Records excerpted from a collection
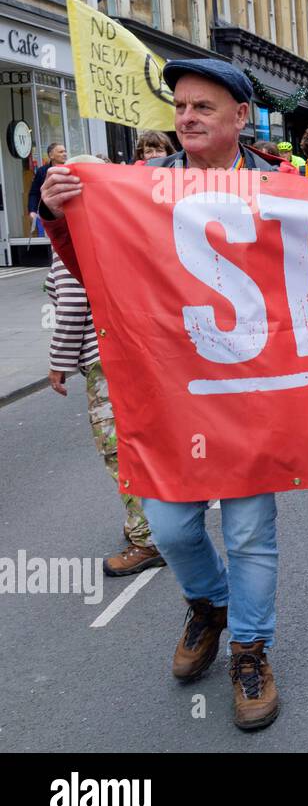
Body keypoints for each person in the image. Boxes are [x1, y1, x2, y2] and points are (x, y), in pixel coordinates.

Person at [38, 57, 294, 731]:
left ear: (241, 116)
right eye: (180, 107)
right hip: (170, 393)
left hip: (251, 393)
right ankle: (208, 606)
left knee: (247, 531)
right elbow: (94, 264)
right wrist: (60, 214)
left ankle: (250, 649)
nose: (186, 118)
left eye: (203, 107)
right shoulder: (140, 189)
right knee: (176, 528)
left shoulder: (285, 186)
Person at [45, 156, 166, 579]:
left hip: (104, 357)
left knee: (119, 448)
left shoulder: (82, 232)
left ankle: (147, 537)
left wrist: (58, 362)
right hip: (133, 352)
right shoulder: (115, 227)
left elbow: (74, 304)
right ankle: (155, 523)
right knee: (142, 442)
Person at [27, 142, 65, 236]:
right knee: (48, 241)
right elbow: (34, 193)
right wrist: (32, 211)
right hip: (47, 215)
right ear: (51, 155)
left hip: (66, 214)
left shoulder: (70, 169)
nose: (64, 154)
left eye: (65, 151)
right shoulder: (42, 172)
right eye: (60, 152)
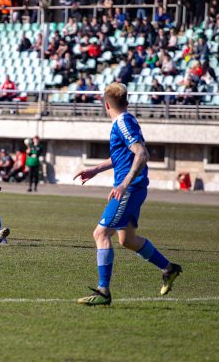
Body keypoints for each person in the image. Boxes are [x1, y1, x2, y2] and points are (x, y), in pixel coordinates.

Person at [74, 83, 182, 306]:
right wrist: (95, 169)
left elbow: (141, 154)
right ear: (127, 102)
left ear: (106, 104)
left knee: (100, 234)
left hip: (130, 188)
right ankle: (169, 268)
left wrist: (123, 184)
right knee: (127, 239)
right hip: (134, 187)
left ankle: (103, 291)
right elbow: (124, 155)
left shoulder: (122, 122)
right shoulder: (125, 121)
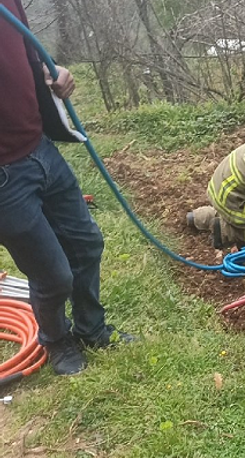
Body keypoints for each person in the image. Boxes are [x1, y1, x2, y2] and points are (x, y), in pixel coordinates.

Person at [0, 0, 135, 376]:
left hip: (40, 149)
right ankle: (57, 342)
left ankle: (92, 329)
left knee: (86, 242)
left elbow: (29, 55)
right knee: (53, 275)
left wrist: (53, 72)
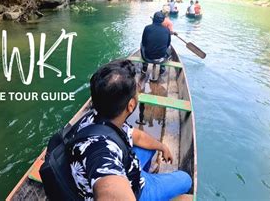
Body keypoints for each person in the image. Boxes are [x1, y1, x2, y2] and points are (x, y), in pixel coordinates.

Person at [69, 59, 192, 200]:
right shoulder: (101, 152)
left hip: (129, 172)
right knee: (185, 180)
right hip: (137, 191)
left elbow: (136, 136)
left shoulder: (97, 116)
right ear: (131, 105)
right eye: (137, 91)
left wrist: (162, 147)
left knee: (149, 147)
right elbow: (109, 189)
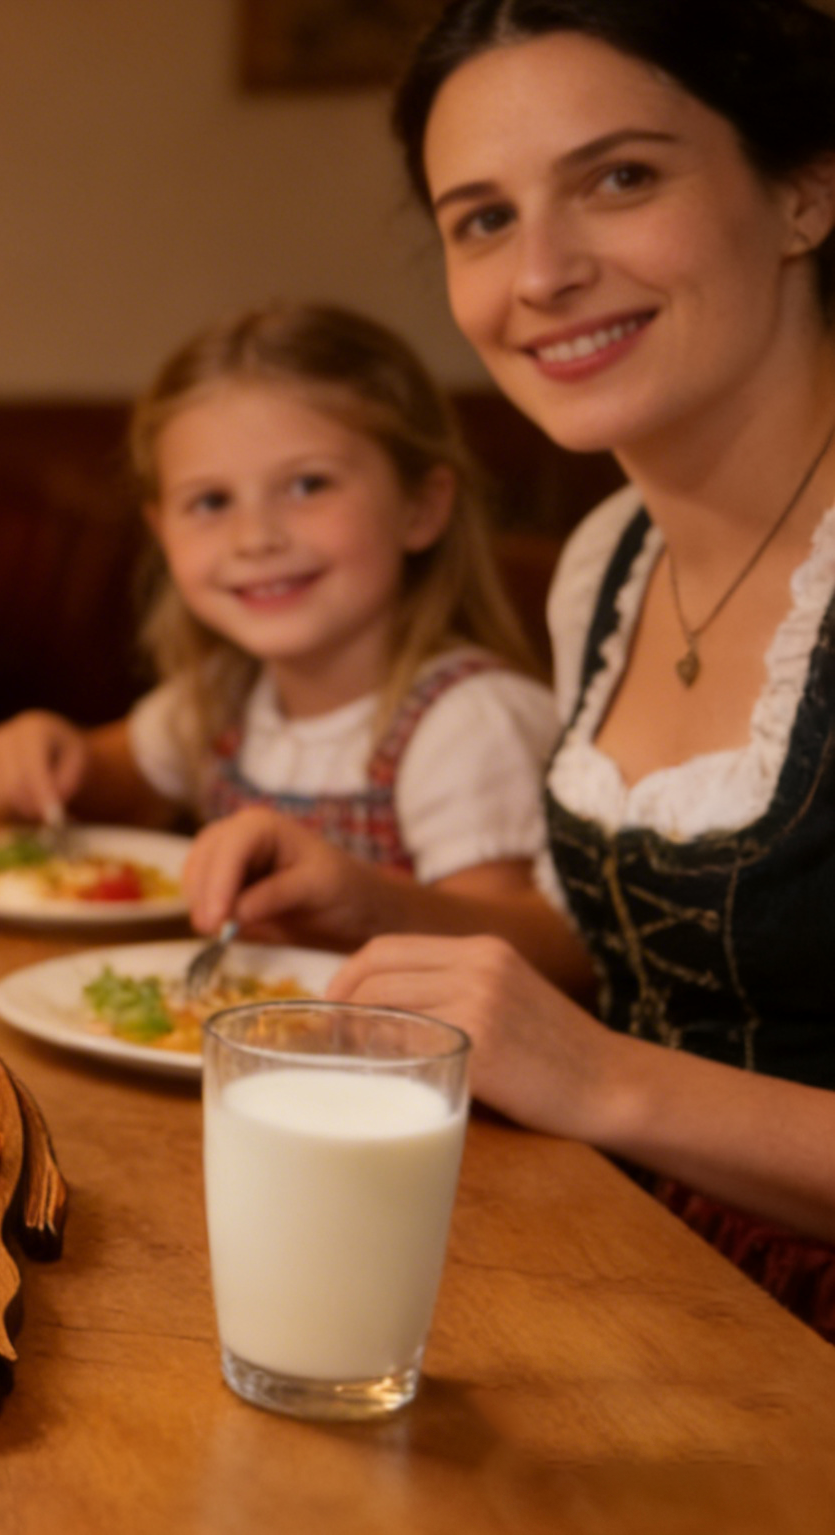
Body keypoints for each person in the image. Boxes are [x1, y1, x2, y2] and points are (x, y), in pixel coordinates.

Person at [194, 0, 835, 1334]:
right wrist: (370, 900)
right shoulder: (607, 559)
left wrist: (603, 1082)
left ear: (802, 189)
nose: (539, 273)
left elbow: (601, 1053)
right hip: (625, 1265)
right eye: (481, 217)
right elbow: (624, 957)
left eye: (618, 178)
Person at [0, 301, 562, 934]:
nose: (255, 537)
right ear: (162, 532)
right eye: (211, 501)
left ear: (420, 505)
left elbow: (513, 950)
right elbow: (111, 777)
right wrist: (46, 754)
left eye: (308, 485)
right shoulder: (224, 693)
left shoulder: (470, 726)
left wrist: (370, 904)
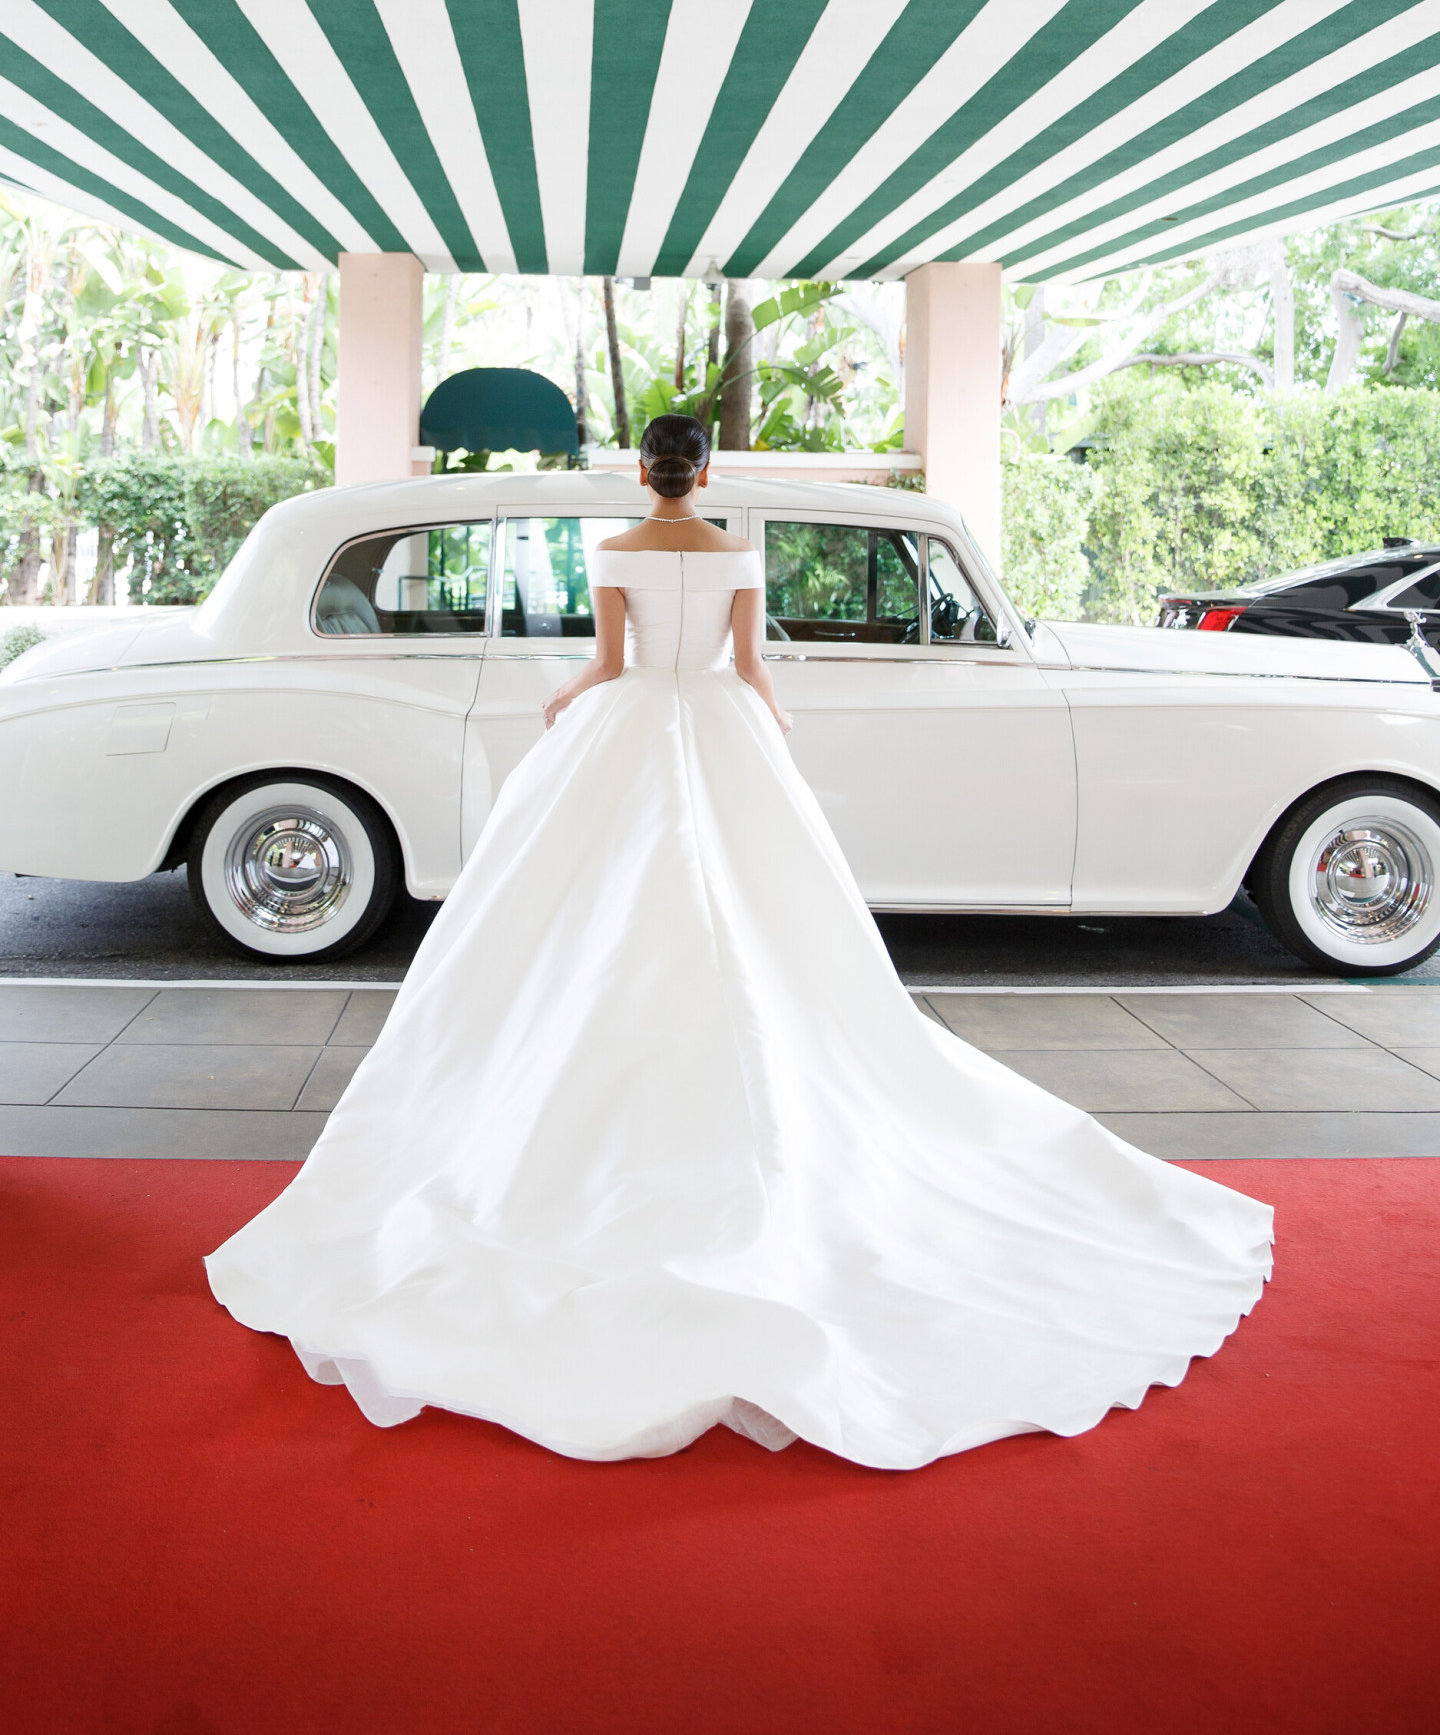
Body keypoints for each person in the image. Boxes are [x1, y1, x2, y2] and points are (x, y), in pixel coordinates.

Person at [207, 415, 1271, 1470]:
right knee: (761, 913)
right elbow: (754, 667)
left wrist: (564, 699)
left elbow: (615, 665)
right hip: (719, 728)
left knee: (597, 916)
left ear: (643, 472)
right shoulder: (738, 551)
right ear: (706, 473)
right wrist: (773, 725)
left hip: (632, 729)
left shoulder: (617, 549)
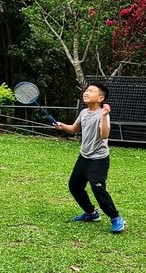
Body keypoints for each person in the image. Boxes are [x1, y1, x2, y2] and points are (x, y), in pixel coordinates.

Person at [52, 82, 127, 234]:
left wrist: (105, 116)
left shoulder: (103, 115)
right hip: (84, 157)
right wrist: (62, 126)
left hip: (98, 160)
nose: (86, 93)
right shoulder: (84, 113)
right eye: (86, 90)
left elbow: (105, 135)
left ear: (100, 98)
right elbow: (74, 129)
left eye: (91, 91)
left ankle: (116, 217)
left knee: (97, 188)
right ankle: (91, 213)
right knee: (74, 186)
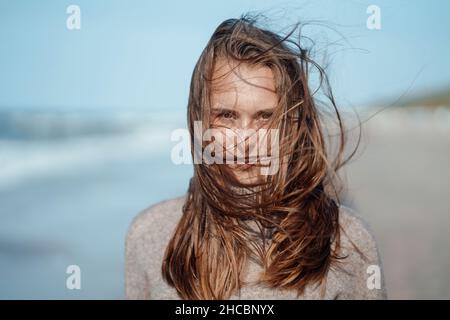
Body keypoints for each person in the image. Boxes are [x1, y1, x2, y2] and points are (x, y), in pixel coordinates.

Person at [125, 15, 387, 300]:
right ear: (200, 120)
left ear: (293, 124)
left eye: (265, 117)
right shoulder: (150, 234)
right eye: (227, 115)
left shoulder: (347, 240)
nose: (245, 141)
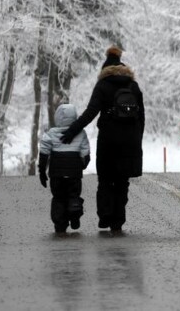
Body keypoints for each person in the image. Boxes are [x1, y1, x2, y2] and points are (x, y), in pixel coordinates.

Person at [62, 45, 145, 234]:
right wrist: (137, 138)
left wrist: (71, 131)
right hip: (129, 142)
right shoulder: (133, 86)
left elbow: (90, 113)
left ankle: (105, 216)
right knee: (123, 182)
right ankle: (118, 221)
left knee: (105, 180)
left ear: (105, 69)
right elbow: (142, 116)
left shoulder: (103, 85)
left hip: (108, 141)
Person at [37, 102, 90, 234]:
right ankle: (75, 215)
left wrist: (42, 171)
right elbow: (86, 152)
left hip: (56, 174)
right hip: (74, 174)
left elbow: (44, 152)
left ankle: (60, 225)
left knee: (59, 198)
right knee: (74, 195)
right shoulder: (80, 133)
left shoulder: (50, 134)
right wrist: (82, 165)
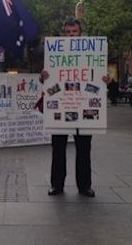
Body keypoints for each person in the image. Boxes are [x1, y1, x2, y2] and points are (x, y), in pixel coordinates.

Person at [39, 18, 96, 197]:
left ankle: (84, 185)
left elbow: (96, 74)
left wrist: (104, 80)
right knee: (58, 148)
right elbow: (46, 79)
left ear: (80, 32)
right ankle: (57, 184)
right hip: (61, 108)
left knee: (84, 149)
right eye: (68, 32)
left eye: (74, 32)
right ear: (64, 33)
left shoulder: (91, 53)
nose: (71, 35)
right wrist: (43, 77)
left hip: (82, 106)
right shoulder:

**Task brief**
Take the lines from the start of the entries through the line containing "left hip: (104, 357)" and set them down exactly, leaving out every picture.

**The completed task**
Body keypoints for each person in the image. Boxes are [x1, y1, x2, y2] and points are (x, y), in pixel coordinates.

Person at [38, 57, 294, 731]:
left ear: (241, 116)
right eye: (180, 107)
right hip: (170, 393)
left hip: (251, 393)
right ankle: (208, 606)
left knee: (247, 531)
right elbow: (94, 264)
right wrist: (60, 214)
left ankle: (250, 649)
nose: (186, 118)
left eye: (203, 107)
right shoulder: (140, 189)
right knee: (176, 528)
left shoulder: (285, 186)
Person at [45, 156, 166, 579]:
left hip: (104, 357)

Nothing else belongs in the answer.